Les enfants de Jeanne D’Arc

Par Émélie Bernier 3:48 PM - 11 février 2020
Temps de lecture :

Les commissaires qui ont été mis à la “retraite” par la loi 40.

 

Jeanne D’Arc Boivin Girard débutait sa 35e année à titre de commissaire scolaire. Triste, frustrée, mais surtout inquiète, la dame de 67 ans a appris au réveil samedi matin qu’elle ne complèterait pas cette 35e année, la CAQ ayant tenu plus tôt que tard et sous bâillon sa promesse électorale de saborder les commissions scolaires.

 

Jeanne D’Arc ne faisait pas l’autruche.  Elle savait très bien que les jours du conseil des commissaires étaient comptés. « Ce n’est pas une surprise, mais on s’attendait à terminer le 29 février. Disons que ça été un réveil un peu brutal, samedi matin », lance la dame, plus déçue qu’amère.

« Le problème, c’est pas de ne plus avoir de « job », c’est la façon qu’ils s’y sont pris.
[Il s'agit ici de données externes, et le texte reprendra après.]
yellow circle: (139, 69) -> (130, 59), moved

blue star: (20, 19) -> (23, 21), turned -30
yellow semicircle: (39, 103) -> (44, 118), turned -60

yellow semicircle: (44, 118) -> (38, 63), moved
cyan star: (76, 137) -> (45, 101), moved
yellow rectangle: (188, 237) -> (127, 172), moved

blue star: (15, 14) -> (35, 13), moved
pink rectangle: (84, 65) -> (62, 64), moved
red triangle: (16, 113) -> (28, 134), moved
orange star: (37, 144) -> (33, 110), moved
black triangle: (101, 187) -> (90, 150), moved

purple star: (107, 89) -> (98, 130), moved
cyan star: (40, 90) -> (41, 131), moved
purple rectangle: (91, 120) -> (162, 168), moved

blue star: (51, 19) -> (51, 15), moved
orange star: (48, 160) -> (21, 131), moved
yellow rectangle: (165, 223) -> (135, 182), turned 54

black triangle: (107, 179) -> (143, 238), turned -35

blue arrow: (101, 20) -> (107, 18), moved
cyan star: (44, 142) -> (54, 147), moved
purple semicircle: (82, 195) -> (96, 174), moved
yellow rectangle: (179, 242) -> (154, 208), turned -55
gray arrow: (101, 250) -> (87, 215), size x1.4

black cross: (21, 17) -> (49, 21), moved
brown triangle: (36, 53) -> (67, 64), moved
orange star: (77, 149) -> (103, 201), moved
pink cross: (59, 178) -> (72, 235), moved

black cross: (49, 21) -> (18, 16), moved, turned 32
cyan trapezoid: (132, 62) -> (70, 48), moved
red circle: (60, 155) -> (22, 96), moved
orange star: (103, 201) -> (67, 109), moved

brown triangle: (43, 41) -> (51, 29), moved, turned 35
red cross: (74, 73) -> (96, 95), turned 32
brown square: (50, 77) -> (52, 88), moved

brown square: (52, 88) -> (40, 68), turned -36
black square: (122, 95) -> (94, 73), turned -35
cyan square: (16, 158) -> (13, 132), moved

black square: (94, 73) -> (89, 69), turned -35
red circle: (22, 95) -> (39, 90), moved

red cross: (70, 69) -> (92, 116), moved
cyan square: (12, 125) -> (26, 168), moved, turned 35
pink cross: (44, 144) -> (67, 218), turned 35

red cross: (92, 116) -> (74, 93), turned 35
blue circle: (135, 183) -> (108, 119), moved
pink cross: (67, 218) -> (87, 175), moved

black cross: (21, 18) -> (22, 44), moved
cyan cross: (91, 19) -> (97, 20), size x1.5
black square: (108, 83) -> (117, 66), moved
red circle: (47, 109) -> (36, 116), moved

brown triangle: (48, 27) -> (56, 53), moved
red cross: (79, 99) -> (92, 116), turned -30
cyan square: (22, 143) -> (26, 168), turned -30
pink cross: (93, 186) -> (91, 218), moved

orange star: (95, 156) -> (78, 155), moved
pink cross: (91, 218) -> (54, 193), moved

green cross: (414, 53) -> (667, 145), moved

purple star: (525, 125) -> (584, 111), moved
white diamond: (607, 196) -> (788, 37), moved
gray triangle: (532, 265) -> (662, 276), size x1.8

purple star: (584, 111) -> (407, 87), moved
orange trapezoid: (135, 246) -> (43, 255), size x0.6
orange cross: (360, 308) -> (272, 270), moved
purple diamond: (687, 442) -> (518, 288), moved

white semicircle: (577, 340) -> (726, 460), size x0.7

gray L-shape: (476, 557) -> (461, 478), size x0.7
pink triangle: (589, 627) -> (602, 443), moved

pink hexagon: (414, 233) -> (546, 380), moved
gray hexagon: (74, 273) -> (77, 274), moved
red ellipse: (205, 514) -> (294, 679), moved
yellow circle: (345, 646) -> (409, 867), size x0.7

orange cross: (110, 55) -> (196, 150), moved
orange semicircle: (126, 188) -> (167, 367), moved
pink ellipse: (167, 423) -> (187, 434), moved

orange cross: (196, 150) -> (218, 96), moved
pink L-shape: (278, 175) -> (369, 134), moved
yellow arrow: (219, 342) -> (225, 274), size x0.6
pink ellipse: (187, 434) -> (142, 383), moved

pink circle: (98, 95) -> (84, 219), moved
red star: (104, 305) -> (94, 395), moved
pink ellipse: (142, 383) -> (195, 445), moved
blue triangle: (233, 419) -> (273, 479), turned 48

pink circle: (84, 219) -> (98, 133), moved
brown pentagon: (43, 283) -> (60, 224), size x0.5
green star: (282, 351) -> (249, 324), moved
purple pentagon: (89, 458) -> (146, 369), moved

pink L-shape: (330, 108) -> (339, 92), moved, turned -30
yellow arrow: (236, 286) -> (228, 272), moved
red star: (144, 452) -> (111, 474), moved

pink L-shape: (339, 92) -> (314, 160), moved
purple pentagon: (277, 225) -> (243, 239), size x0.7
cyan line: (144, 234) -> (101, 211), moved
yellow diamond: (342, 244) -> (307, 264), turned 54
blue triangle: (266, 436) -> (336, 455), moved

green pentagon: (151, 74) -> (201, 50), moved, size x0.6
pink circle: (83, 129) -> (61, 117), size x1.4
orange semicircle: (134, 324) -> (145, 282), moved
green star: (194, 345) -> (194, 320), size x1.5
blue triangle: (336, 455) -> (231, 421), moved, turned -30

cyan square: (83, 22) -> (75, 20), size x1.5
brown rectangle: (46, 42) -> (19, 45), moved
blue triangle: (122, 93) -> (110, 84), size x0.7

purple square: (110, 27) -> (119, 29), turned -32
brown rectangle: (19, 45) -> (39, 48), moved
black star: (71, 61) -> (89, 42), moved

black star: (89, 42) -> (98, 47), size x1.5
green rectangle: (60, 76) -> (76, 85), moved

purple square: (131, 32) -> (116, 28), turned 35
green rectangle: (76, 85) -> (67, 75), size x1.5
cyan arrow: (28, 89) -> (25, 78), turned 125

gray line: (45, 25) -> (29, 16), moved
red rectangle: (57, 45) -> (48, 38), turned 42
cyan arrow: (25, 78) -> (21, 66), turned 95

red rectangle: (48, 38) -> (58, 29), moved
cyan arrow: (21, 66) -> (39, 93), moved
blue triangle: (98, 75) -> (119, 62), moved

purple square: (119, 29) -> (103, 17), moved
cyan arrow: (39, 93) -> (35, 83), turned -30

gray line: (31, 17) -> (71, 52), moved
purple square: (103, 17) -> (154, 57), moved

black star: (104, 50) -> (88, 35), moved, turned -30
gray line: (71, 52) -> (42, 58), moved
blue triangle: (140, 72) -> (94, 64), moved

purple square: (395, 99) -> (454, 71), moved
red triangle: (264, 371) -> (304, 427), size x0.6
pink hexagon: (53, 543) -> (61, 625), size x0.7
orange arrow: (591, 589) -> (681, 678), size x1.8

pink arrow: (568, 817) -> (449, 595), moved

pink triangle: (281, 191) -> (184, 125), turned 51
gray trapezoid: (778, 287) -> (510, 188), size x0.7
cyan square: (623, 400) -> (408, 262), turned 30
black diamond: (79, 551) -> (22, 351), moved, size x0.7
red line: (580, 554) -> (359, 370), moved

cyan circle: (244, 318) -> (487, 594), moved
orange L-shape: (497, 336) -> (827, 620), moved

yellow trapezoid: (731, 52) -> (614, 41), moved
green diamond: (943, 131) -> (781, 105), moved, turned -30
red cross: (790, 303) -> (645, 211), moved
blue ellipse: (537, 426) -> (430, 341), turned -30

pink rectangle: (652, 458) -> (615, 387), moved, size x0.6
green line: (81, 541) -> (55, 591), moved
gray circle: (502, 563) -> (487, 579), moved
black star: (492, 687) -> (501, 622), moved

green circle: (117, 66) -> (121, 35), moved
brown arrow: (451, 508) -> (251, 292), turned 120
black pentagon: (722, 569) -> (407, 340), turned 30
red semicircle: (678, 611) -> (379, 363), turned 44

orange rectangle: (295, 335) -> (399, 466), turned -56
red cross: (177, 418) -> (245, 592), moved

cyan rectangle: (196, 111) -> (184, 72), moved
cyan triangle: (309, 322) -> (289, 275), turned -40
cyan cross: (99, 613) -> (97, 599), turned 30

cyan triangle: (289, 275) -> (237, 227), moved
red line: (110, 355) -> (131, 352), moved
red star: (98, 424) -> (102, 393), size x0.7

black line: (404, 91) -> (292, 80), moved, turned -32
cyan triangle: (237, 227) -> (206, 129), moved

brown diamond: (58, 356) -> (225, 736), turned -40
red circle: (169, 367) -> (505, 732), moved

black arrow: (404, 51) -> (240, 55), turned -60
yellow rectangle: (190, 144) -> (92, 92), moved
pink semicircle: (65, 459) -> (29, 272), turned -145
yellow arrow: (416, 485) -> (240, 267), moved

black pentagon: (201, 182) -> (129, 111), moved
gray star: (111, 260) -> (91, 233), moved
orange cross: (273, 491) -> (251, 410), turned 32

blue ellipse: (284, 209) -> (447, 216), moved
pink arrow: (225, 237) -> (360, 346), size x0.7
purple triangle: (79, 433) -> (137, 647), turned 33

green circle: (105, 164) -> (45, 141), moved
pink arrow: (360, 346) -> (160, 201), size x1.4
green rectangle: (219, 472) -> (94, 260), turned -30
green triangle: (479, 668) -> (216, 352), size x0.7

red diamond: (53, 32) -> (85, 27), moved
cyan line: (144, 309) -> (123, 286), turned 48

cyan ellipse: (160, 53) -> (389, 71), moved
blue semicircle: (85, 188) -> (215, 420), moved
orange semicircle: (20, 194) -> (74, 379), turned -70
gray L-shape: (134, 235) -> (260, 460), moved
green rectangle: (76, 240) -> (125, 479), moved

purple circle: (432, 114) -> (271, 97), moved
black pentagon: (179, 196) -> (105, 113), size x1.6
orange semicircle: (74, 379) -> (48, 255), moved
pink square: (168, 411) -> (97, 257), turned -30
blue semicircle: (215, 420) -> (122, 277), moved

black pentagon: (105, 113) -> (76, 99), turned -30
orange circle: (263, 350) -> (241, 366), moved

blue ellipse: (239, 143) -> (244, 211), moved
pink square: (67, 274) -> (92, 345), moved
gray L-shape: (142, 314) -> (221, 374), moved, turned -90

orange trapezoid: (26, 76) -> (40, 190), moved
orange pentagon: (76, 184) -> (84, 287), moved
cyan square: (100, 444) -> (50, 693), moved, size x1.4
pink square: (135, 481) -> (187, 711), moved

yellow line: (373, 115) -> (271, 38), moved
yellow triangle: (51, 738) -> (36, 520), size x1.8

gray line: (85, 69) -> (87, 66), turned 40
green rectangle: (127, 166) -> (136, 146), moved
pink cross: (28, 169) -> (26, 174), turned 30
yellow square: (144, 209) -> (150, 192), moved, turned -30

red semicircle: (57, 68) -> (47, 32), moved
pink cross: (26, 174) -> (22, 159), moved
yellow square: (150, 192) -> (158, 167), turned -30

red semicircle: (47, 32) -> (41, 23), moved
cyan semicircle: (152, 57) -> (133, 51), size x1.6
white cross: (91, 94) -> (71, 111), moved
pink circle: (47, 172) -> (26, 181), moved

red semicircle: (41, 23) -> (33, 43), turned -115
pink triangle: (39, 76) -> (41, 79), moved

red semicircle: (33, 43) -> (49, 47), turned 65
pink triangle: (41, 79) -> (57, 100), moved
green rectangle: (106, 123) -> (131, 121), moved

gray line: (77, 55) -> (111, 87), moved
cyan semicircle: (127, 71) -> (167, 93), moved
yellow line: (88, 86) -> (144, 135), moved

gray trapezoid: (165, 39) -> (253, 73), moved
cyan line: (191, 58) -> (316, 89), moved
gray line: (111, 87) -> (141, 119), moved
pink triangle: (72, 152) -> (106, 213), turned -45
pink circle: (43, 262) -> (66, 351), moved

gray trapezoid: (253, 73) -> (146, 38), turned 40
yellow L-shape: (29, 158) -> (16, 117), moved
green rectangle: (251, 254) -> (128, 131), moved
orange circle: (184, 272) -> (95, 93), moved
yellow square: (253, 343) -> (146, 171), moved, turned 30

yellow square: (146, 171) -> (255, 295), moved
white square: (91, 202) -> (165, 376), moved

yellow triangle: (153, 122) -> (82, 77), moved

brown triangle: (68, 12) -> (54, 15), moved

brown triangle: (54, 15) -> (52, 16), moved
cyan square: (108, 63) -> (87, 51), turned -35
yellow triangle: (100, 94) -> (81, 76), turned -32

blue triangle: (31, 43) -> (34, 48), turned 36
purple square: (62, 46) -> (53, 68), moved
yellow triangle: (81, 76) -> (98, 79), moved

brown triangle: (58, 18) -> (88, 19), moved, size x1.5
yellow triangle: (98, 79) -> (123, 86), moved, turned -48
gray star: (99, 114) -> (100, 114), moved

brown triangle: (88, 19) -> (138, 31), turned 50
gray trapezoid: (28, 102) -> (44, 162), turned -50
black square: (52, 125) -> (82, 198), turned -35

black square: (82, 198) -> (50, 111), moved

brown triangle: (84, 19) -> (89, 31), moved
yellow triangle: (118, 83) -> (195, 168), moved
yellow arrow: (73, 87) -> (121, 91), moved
Ne pas reconnaître le travail que nous avons fait, c’est une chose, mais pour en arriver à une réforme comme ça, il faut que la démarche soit plus approfondie. Je m’inquiète pour les enfants, et pas seulement les miens! Est-ce qu’ils feront les frais de cette transition bâclée? », avance la mère de 5 enfants, grand-mère de 19 petits-enfants et même arrière-grand-mère de deux arrières-petits-enfants.

Depuis le jour 1 de son implication, elle a à cœur tous les jeunes qui fréquentent l’un ou l’autre des 17 points de services de la commission scolaire, du préscolaire jusqu’à la formation professionnelle, en passant par toutes les écoles primaires et secondaires du territoire. «Si je me suis engagée aussi longtemps, c’est pour voir à ce que tous aient la même chance! Et quand quelque chose ne faisait pas mon affaire, j’étais capable de le dire. On avait de bonnes discussions. Nos petites écoles étaient très importantes, on voulait que ce soit équitable pour tous et que tout le monde ait ce qu’il faut pour réussir! »

«Les commissaires, on était les chiens de garde de l’éducation, on était là pour tous les enfants.»

Le bon bilan de la commission scolaire prouve qu’ils ont réussi, selon elle. « On s’est battu pour avoir une formation professionnelle de qualité. On a d’excellentes équipes-école. Il y a 35 ans, il se vivait des choses épouvantables dans nos écoles… Il y en a qui se sont faits brasser… Heureusement, aujourd’hui, ce serait inadmissible de toucher un enfant! »

Depuis 35 ans, cette femme de bûcheron du rang Sainte-Philomène réservait tous ses mardis à son travail de commissaire scolaire, qu’une réunion officielle soit à l’agenda ou non. « Je ne prenais pas d’autres engagements, car on pouvait toujours être convoqué. Quand ma mère est morte, le soir avant qu’elle meure, je suis allée à l’assemblée parce que c’était important! Je prenais mon rôle, très au sérieux. Et je ne suis pas la seule. Les gens qui étaient là étaient tous très impliqués», indique-t-elle.

D’entendre les reproches peu subtils du ministre Roberge l’insulte d’autant plus. « Ce qui m’a choquée le plus, c’est d’entendre de la bouche du ministre « il faut avoir une meilleure administration ». On a fait du bon travail! Personnellement, j’ai peur que l’éducation mange une claque… »

Si elle-même n’a pas l’intention de tenter d’obtenir un siège dans la prochaine structure, Jeanne d’Arc espère que le milieu répondra présent.

Dans tout ça, elle se rassure car elle fait confiance à la directrice de la commission scolaire  Martine Vallée. Elle répondra présent si on lui demande son support pour la transition.  «Je n’abandonnerai pas mes enfants. Oui, je serais assez fâché pour jeter la serviette, mais pas au détriment de mes enfants! »

Mardi, une séance du conseil des commissaires était prévue. La CAQ en aura décidé autrement. Les commissaires souhaitaient tout de même passer la soirée ensemble. « On ne va pas siéger comme conseil mais on va se rencontrer comme humains , pour décanter. On ne peut pas partir sans saluer tout notre monde. Les commissaires, on était les chiens de garde de l’éducation, on était là pour tous les enfants.»